● Given information:
========================================

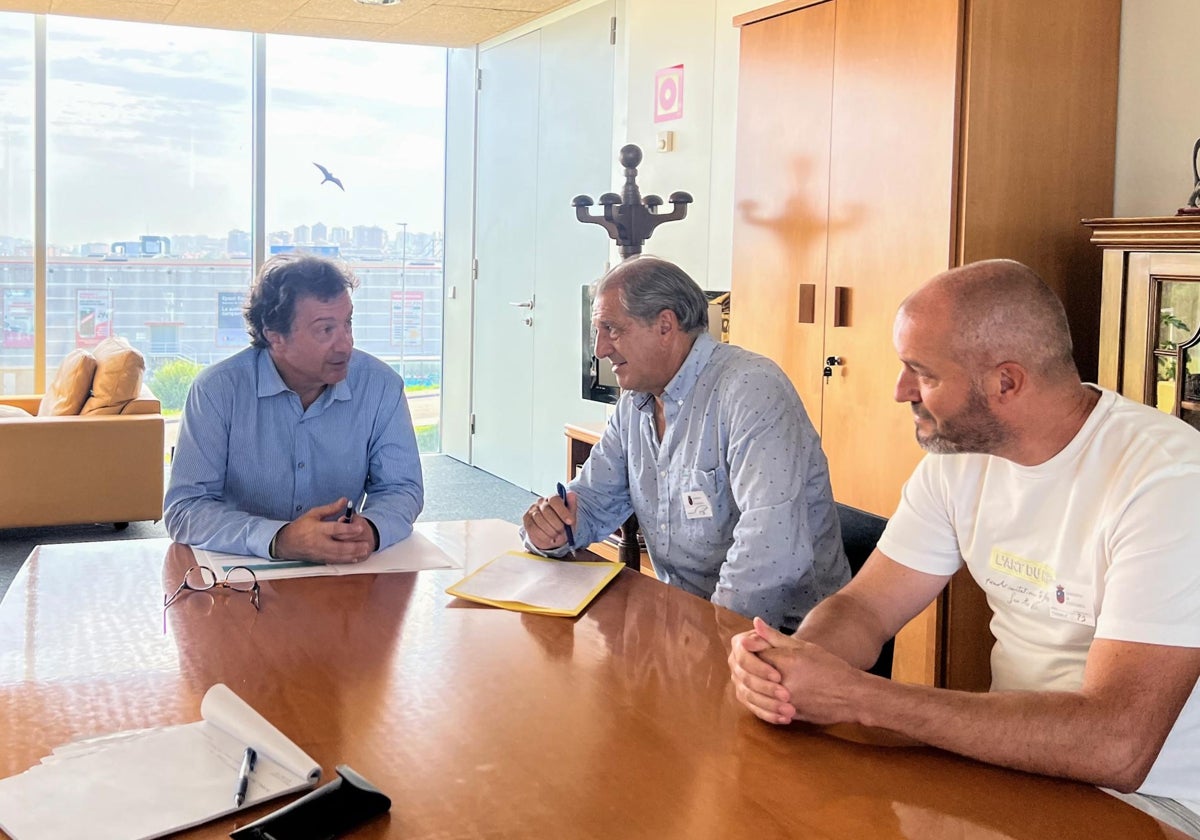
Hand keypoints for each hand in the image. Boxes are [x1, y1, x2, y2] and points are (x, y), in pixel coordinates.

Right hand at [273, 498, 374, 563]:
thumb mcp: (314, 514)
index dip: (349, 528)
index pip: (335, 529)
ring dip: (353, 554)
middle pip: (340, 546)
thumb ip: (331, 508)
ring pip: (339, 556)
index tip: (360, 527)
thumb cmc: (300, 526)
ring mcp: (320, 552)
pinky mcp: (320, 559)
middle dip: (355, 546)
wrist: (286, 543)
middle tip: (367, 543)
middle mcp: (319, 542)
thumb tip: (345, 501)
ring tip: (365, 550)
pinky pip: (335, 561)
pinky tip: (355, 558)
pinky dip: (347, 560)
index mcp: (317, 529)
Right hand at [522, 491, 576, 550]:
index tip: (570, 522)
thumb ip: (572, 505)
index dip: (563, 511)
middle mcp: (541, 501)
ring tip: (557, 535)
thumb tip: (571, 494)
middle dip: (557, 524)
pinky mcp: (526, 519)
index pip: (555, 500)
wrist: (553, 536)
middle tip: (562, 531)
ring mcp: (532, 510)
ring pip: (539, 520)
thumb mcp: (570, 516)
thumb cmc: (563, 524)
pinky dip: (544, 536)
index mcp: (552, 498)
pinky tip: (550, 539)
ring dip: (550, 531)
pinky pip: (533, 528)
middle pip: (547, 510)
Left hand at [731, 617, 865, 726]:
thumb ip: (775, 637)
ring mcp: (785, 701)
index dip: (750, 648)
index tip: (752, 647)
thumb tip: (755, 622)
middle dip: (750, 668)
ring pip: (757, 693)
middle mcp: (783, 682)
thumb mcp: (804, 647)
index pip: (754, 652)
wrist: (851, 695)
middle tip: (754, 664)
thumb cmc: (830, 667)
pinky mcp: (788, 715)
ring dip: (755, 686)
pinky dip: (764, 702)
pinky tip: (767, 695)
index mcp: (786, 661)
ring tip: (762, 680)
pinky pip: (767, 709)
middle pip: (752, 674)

========================================

● Your assignment:
Print exactly what appears from the first line of the listing above down to the line containing "middle pip: (340, 546)", inclusive, and leave out all pictures.

● Task response:
Hand keypoints for each hand in the image. Boxes are [x1, y1, x2, y2] and points are (x, y), in pixel coordinates.

Right hand at [273, 498, 374, 563]:
thumb mcp: (314, 514)
index dip: (349, 528)
index pip: (335, 529)
ring dip: (353, 554)
middle pip: (340, 546)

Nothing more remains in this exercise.